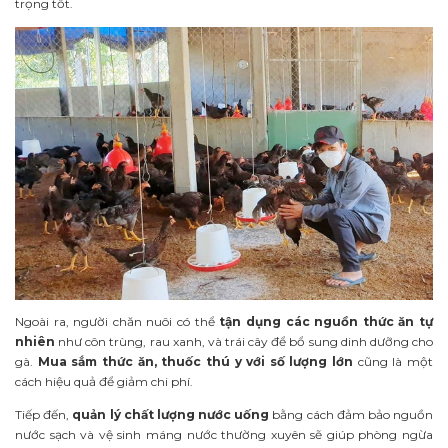
trọng tốt.
Ngoài ra, người chăn nuôi có thể
tận dụng các nguồn thức ăn tự
nhiên
như côn trùng, rau xanh, và trái cây để bổ sung dinh dưỡng cho
gà.
Mua sắm thức ăn, thuốc thú y với số lượng lớn
cũng là một
cách hiệu quả để giảm chi phí.
Tiếp đến,
quản lý chất lượng nước uống
bằng cách đảm bảo nguồn
nước sạch và vệ sinh máng nước thường xuyên sẽ giúp phòng ngừa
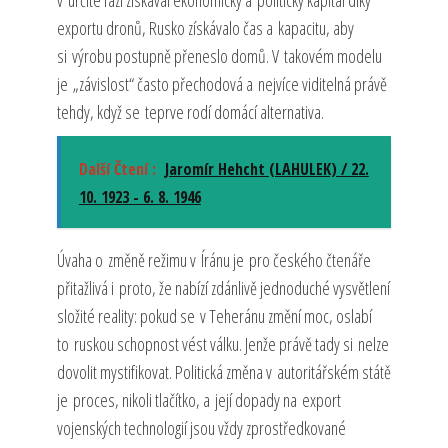
v určité fázi získával ekonomický a politický kapitál díky
exportu dronů, Rusko získávalo čas a kapacitu, aby
si výrobu postupně přeneslo domů. V takovém modelu
je „závislost“ často přechodová a nejvíce viditelná právě
tehdy, když se teprve rodí domácí alternativa.
Další Čtení :
Jaromír Hehcht (LAHULEK) / 22.
10. 1923 - 6. 8. 1946
Úvaha o změně režimu v Íránu je pro českého čtenáře
přitažlivá i proto, že nabízí zdánlivě jednoduché vysvětlení
složité reality: pokud se v Teheránu změní moc, oslabí
to ruskou schopnost vést válku. Jenže právě tady si nelze
dovolit mystifikovat. Politická změna v autoritářském státě
je proces, nikoli tlačítko, a její dopady na export
vojenských technologií jsou vždy zprostředkované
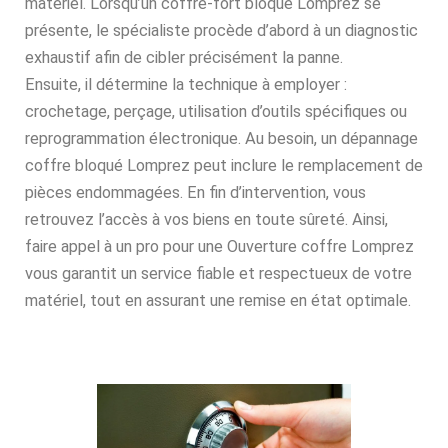
matériel. Lorsqu’un coffre-fort bloqué Lomprez se
présente, le spécialiste procède d’abord à un diagnostic
exhaustif afin de cibler précisément la panne.
Ensuite, il détermine la technique à employer :
crochetage, perçage, utilisation d’outils spécifiques ou
reprogrammation électronique. Au besoin, un dépannage
coffre bloqué Lomprez peut inclure le remplacement de
pièces endommagées. En fin d’intervention, vous
retrouvez l’accès à vos biens en toute sûreté. Ainsi,
faire appel à un pro pour une Ouverture coffre Lomprez
vous garantit un service fiable et respectueux de votre
matériel, tout en assurant une remise en état optimale.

## What to work on:
Put each line of text from the material above into a JSON list of strings, one string per line, skipping blank lines. Leave the pictures out of your answer.

## Result of the exercise:
[
  "trọng tốt.",
  "Ngoài ra, người chăn nuôi có thể",
  "tận dụng các nguồn thức ăn tự",
  "nhiên",
  "như côn trùng, rau xanh, và trái cây để bổ sung dinh dưỡng cho",
  "gà.",
  "Mua sắm thức ăn, thuốc thú y với số lượng lớn",
  "cũng là một",
  "cách hiệu quả để giảm chi phí.",
  "Tiếp đến,",
  "quản lý chất lượng nước uống",
  "bằng cách đảm bảo nguồn",
  "nước sạch và vệ sinh máng nước thường xuyên sẽ giúp phòng ngừa",
  "v určité fázi získával ekonomický a politický kapitál díky",
  "exportu dronů, Rusko získávalo čas a kapacitu, aby",
  "si výrobu postupně přeneslo domů. V takovém modelu",
  "je „závislost“ často přechodová a nejvíce viditelná právě",
  "tehdy, když se teprve rodí domácí alternativa.",
  "Další Čtení :",
  "Jaromír Hehcht (LAHULEK) / 22.",
  "10. 1923 - 6. 8. 1946",
  "Úvaha o změně režimu v Íránu je pro českého čtenáře",
  "přitažlivá i proto, že nabízí zdánlivě jednoduché vysvětlení",
  "složité reality: pokud se v Teheránu změní moc, oslabí",
  "to ruskou schopnost vést válku. Jenže právě tady si nelze",
  "dovolit mystifikovat. Politická změna v autoritářském státě",
  "je proces, nikoli tlačítko, a její dopady na export",
  "vojenských technologií jsou vždy zprostředkované",
  "matériel. Lorsqu’un coffre-fort bloqué Lomprez se",
  "présente, le spécialiste procède d’abord à un diagnostic",
  "exhaustif afin de cibler précisément la panne.",
  "Ensuite, il détermine la technique à employer :",
  "crochetage, perçage, utilisation d’outils spécifiques ou",
  "reprogrammation électronique. Au besoin, un dépannage",
  "coffre bloqué Lomprez peut inclure le remplacement de",
  "pièces endommagées. En fin d’intervention, vous",
  "retrouvez l’accès à vos biens en toute sûreté. Ainsi,",
  "faire appel à un pro pour une Ouverture coffre Lomprez",
  "vous garantit un service fiable et respectueux de votre",
  "matériel, tout en assurant une remise en état optimale."
]